When Joanna Wolfarth was pregnant with her first child, she assumed she would breastfeed, as her mother had fed her. Yet she was unprepared for the startling realities of new motherhood. Then, just four weeks after the birth, she found herself back in hospital with an underweight baby, bewildered by inconsistent advice and overcome with feelings of guilt and isolation.

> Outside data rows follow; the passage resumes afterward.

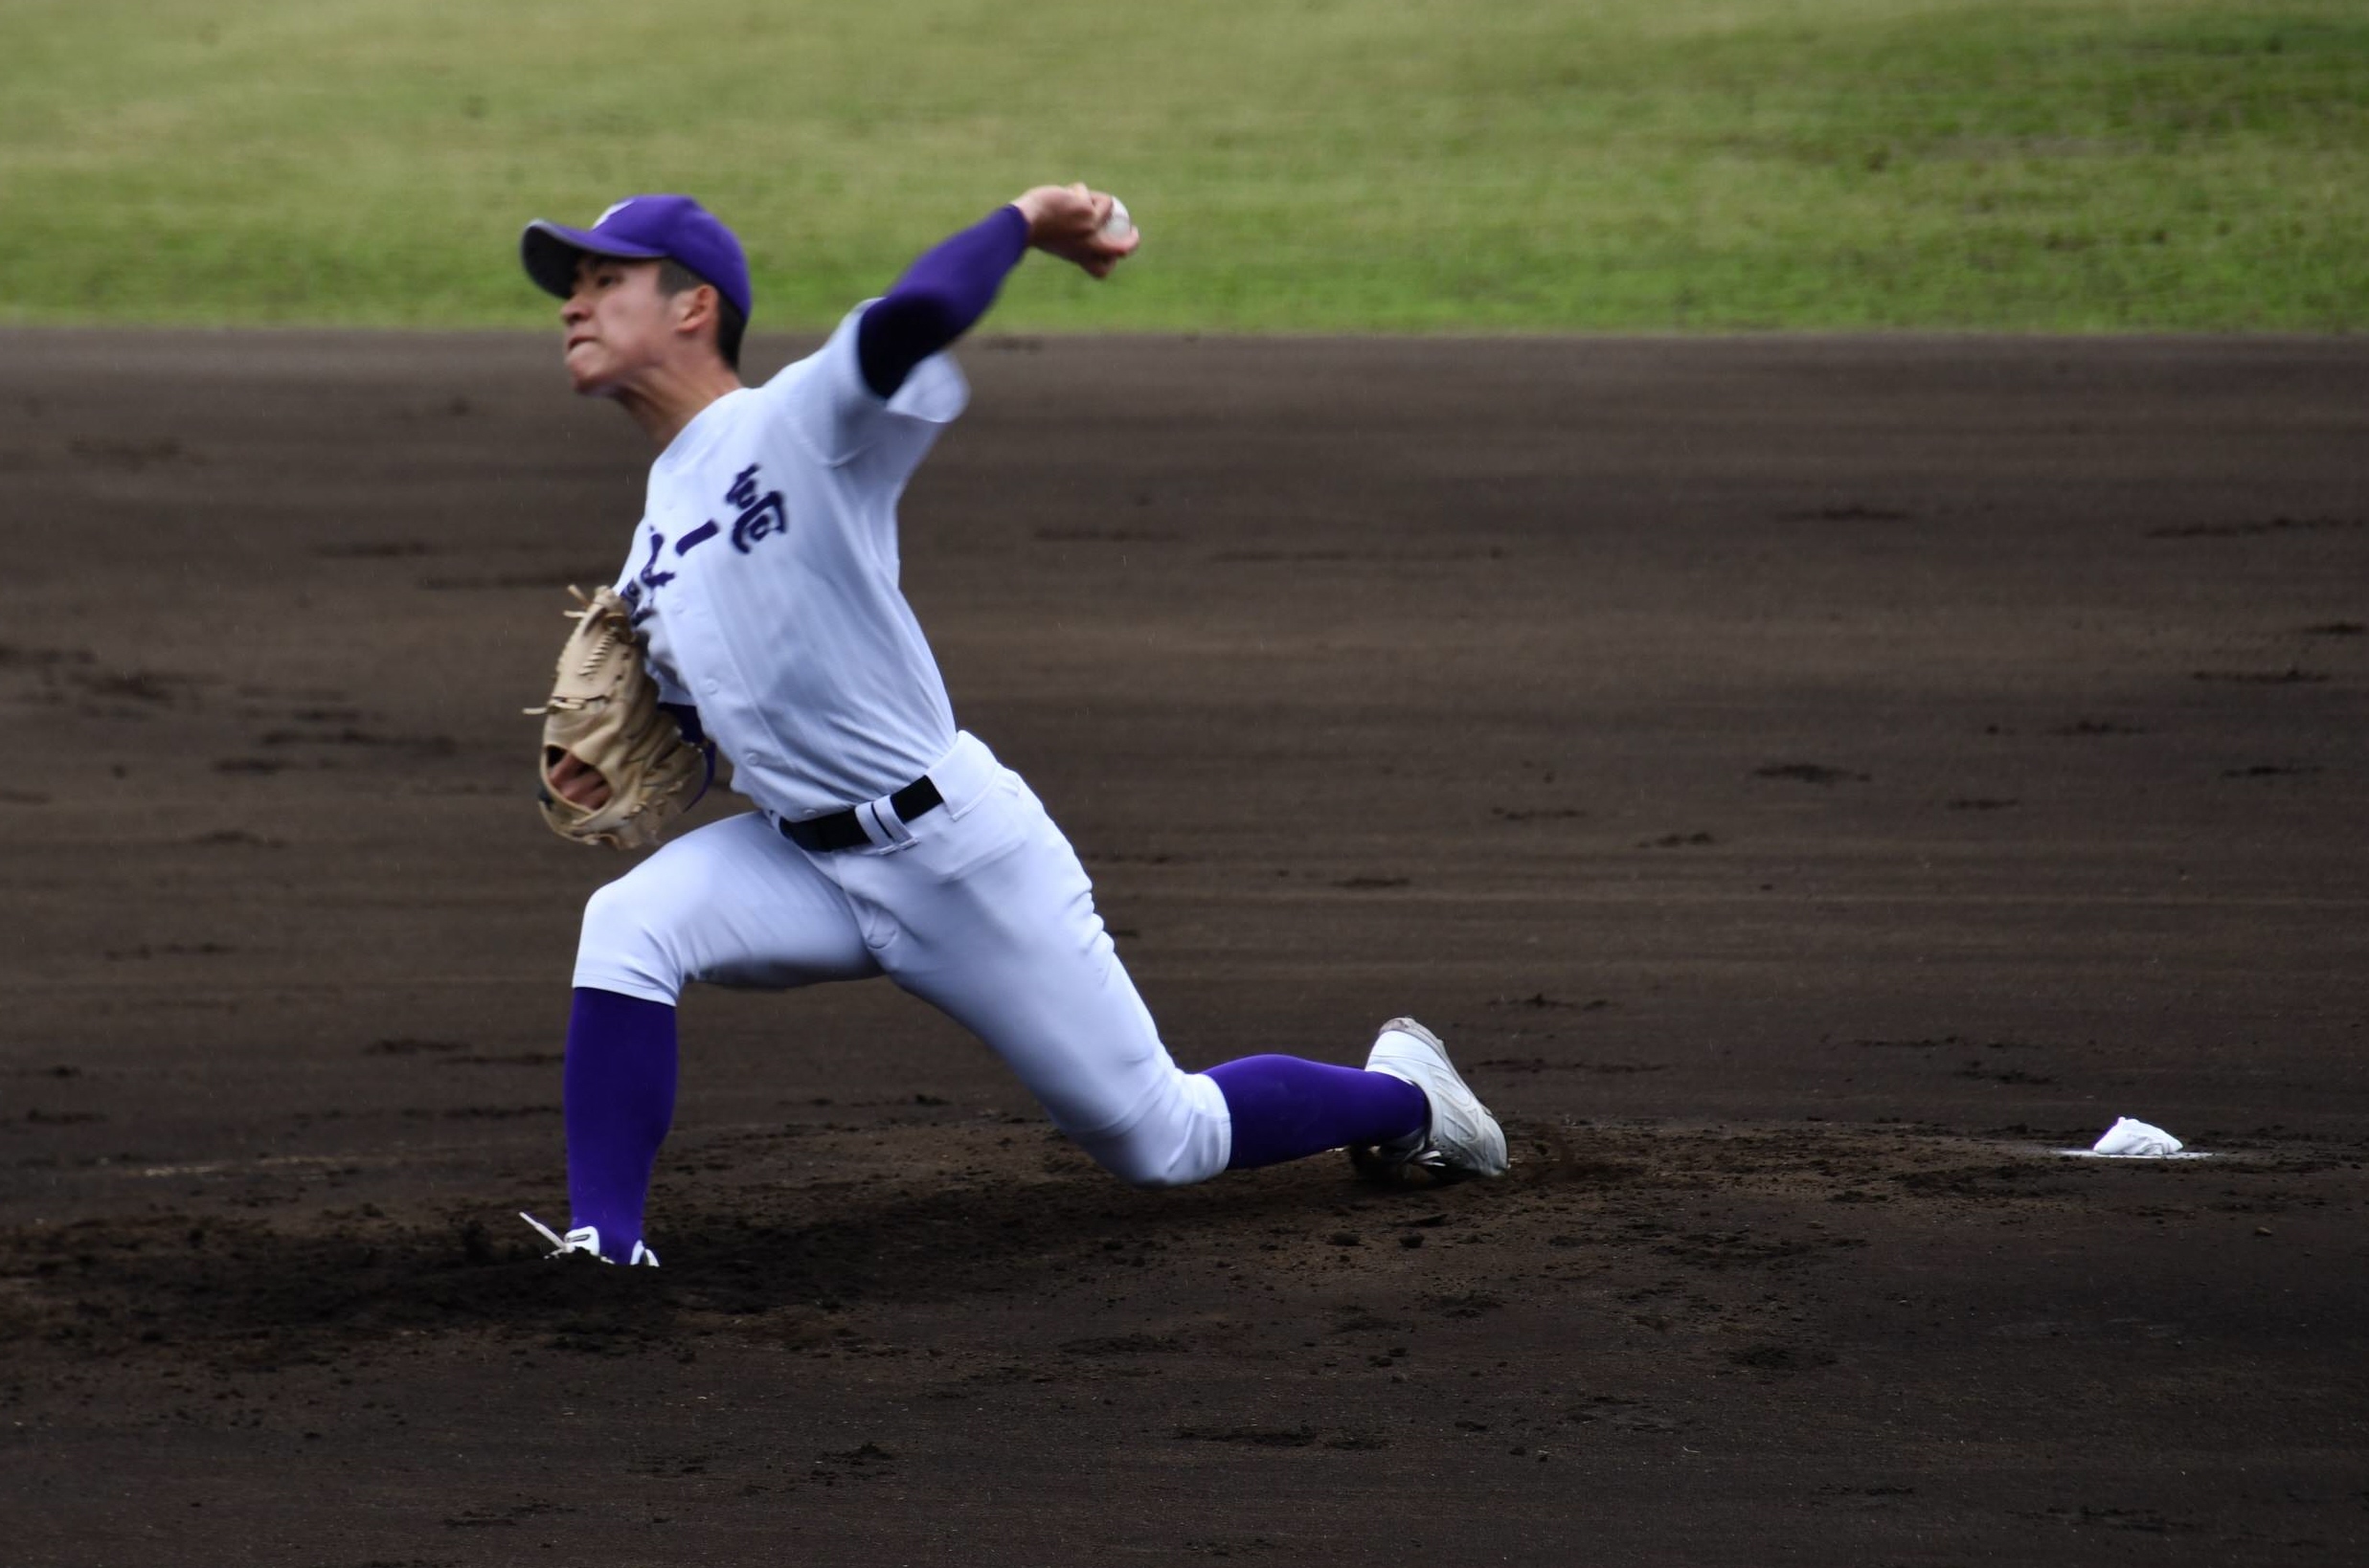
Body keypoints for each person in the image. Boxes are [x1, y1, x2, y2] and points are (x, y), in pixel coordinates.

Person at [514, 187, 1506, 1266]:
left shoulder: (798, 425)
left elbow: (913, 317)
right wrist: (621, 753)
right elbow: (719, 714)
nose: (575, 305)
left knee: (1163, 1138)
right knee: (629, 926)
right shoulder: (650, 540)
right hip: (802, 863)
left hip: (954, 856)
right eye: (573, 287)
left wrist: (1024, 221)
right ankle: (603, 1247)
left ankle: (1406, 1100)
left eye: (604, 280)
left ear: (694, 305)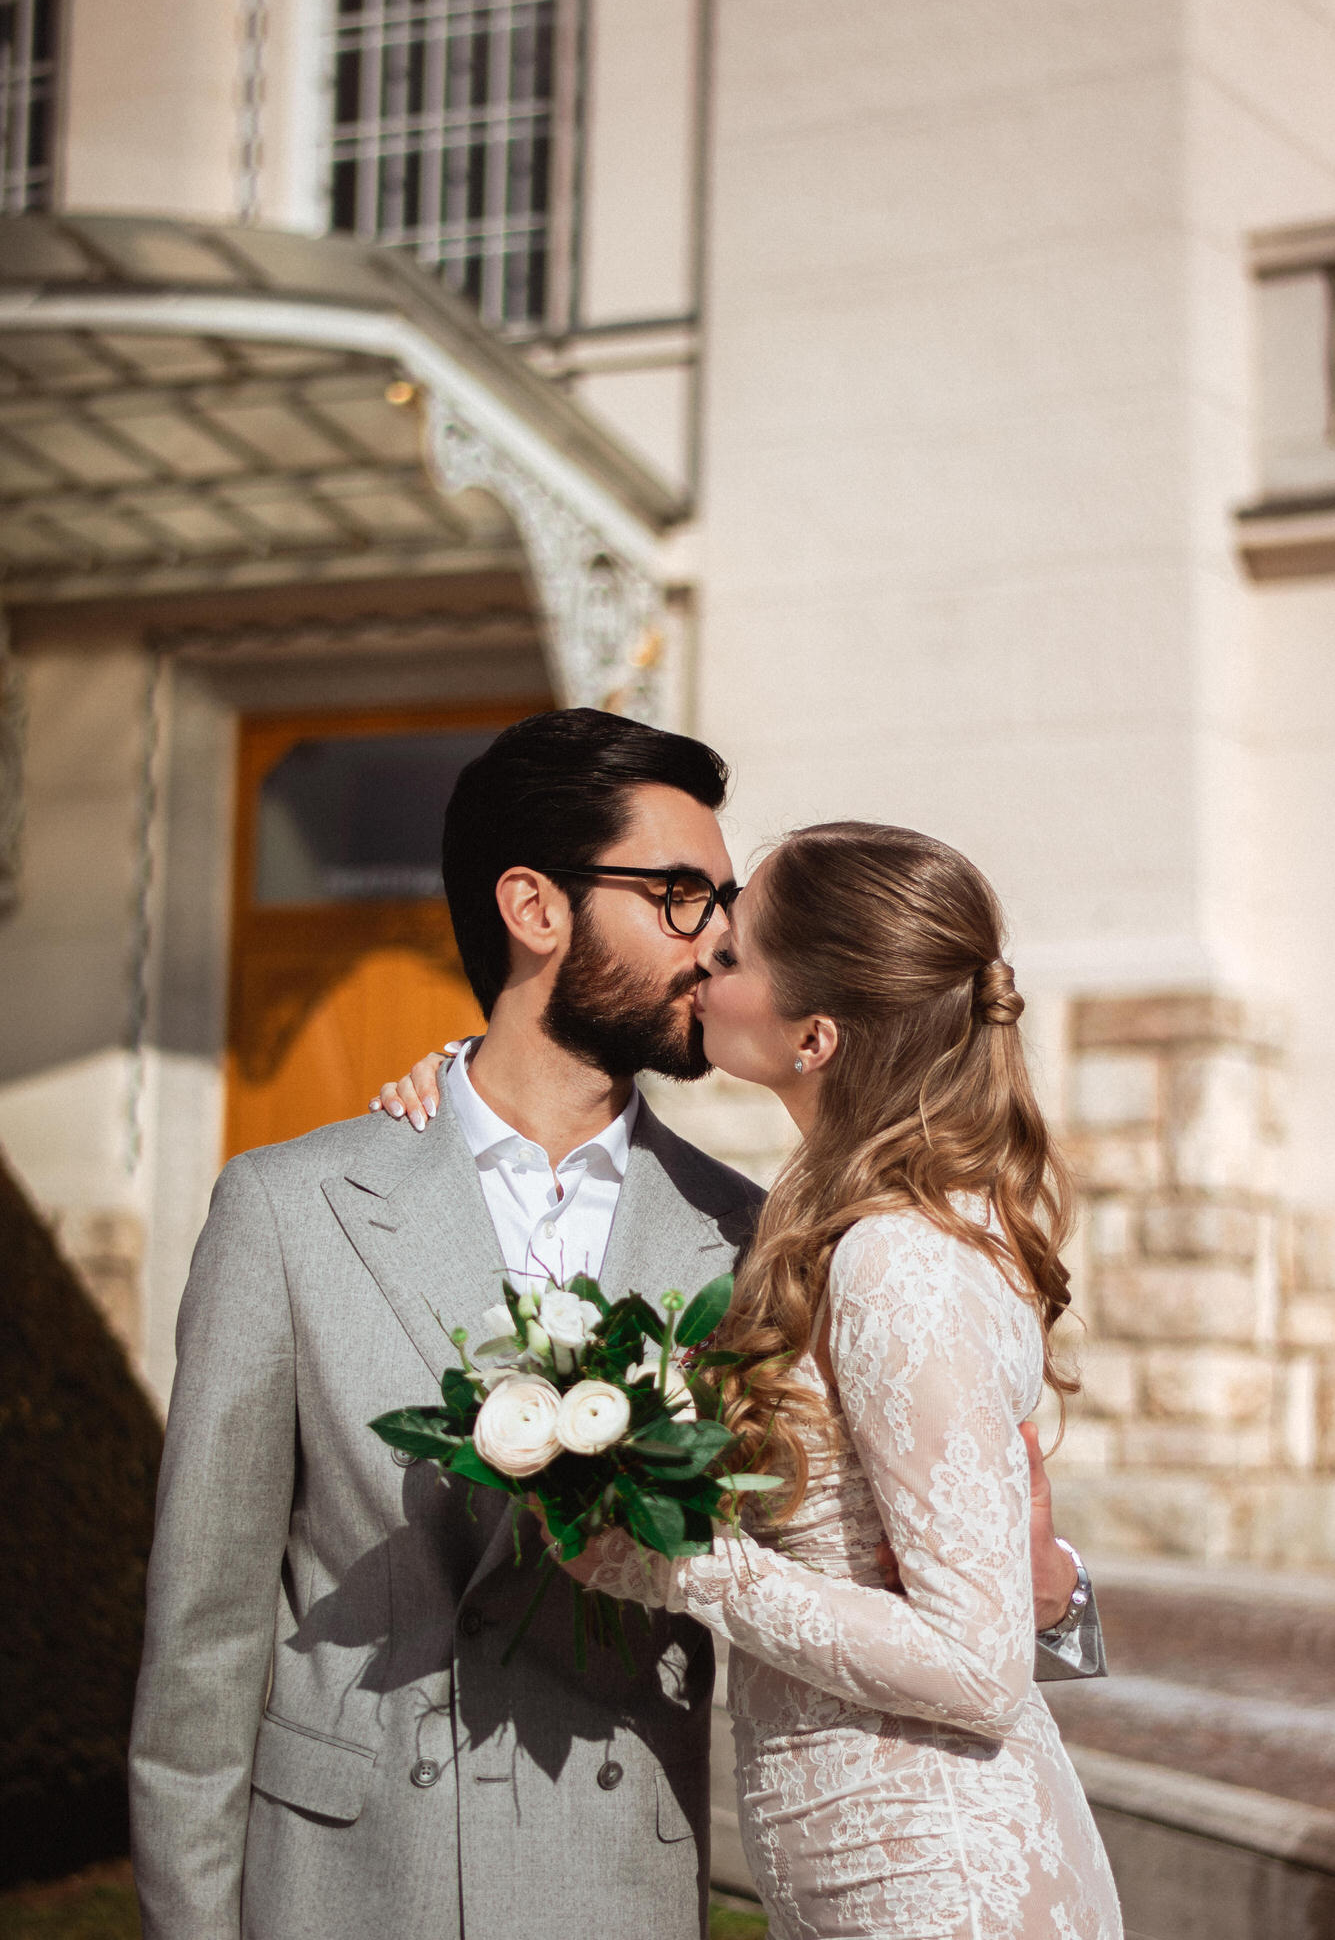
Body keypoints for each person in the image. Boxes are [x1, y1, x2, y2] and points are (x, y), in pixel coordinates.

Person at [130, 710, 1098, 1940]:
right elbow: (201, 1651)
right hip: (350, 1881)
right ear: (536, 909)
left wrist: (1053, 1594)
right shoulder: (290, 1207)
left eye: (725, 905)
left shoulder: (769, 1249)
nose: (715, 943)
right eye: (679, 895)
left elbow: (899, 1580)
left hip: (618, 1880)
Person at [548, 822, 1123, 1937]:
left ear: (814, 1035)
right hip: (869, 1856)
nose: (703, 959)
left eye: (733, 952)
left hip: (938, 1876)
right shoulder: (840, 1217)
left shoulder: (894, 1254)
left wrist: (687, 1568)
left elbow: (979, 1662)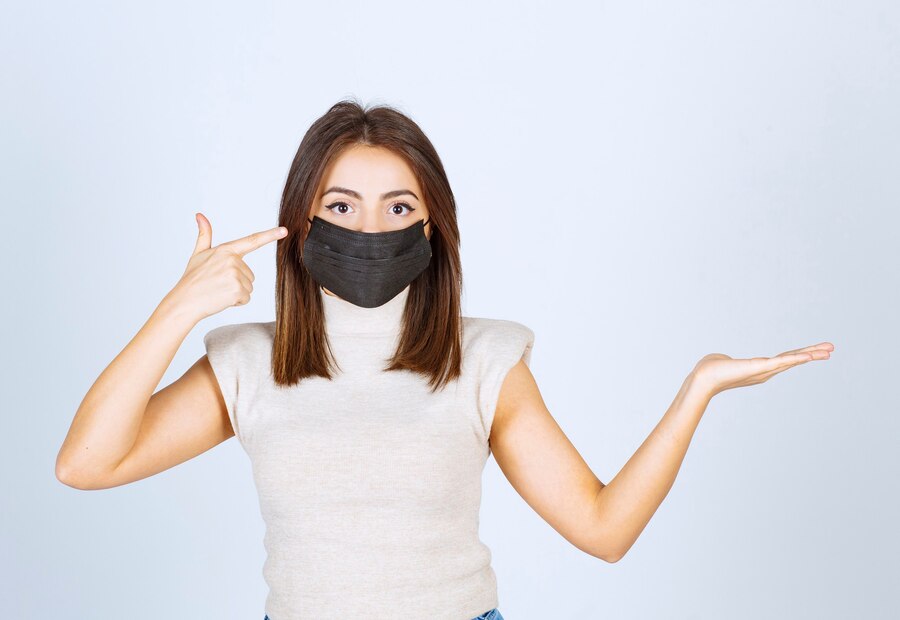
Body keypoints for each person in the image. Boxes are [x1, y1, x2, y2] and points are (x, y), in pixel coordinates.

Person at [55, 99, 833, 619]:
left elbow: (604, 530)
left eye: (398, 207)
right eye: (340, 205)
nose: (369, 228)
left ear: (431, 228)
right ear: (300, 220)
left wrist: (698, 389)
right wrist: (179, 308)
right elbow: (86, 464)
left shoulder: (485, 359)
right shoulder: (249, 362)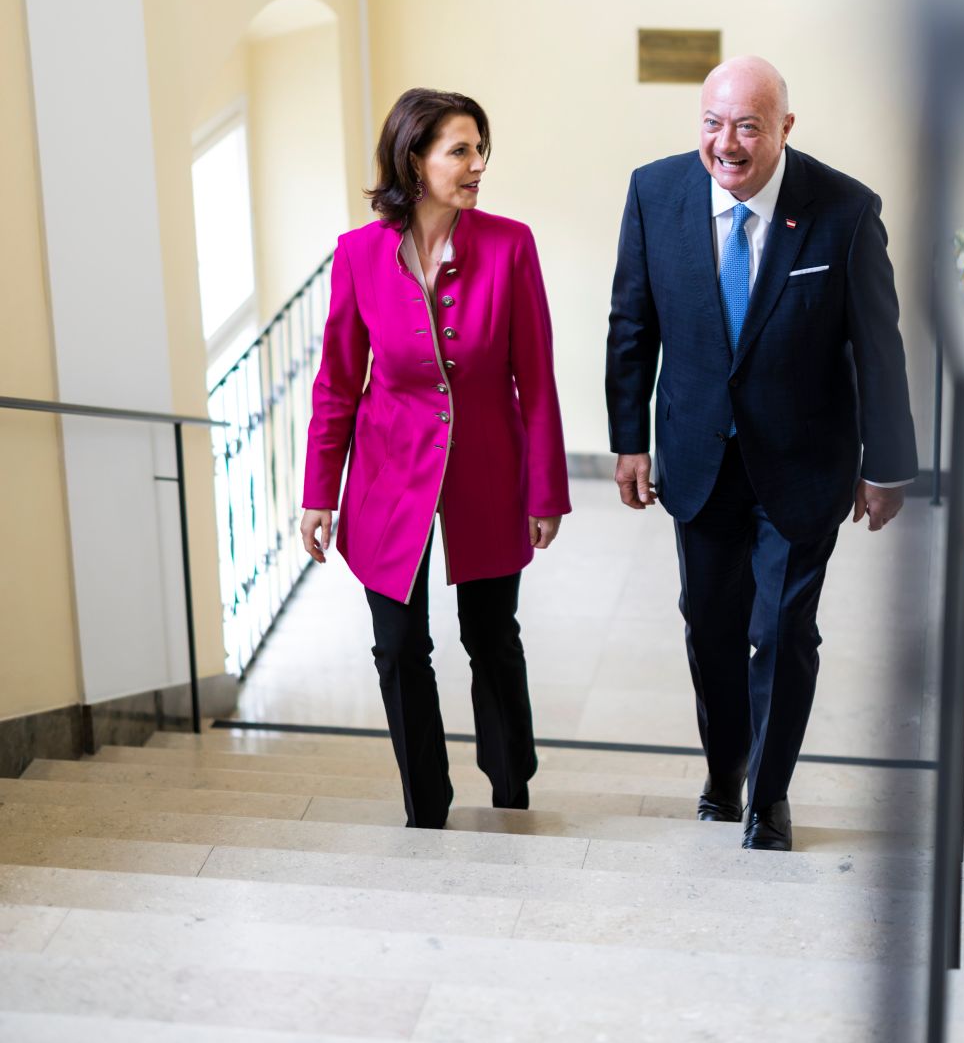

Months later, her cultural historian's impulse led her to look to the past for guidance. What she discovered, neglected in the archives, amazed and reassured her. By piecing together cultural debris - from fragments of ancient baby bottles to eighteenth-century breast pumps, from the Palaeolithic Woman of Willendorf figurine to the poignantly inventive work of Louise Bourgeois and from mythical accounts of the creation of the Milky Way to advice found in Victorian medical manuals - Joanna began to understand how feeding our babies can be culturally, economically and physiologically determined as well as deeply personal and emotive.
Using the arc of her own experience, Joanna takes us on an intimate journey of discovery beyond mother and baby, asking how the world views caregivers, their bodies, their labour and their communal bonds. By bringing together art, social histories, philosophy, folk wisdom and contemporary interviews with women from across the world, Milk reveals how infant feeding has been represented and repressed, celebrated and censured. In doing so, Joanna charts previously unexplored territory and offers comfort and solace to anyone who has fed or will feed a child.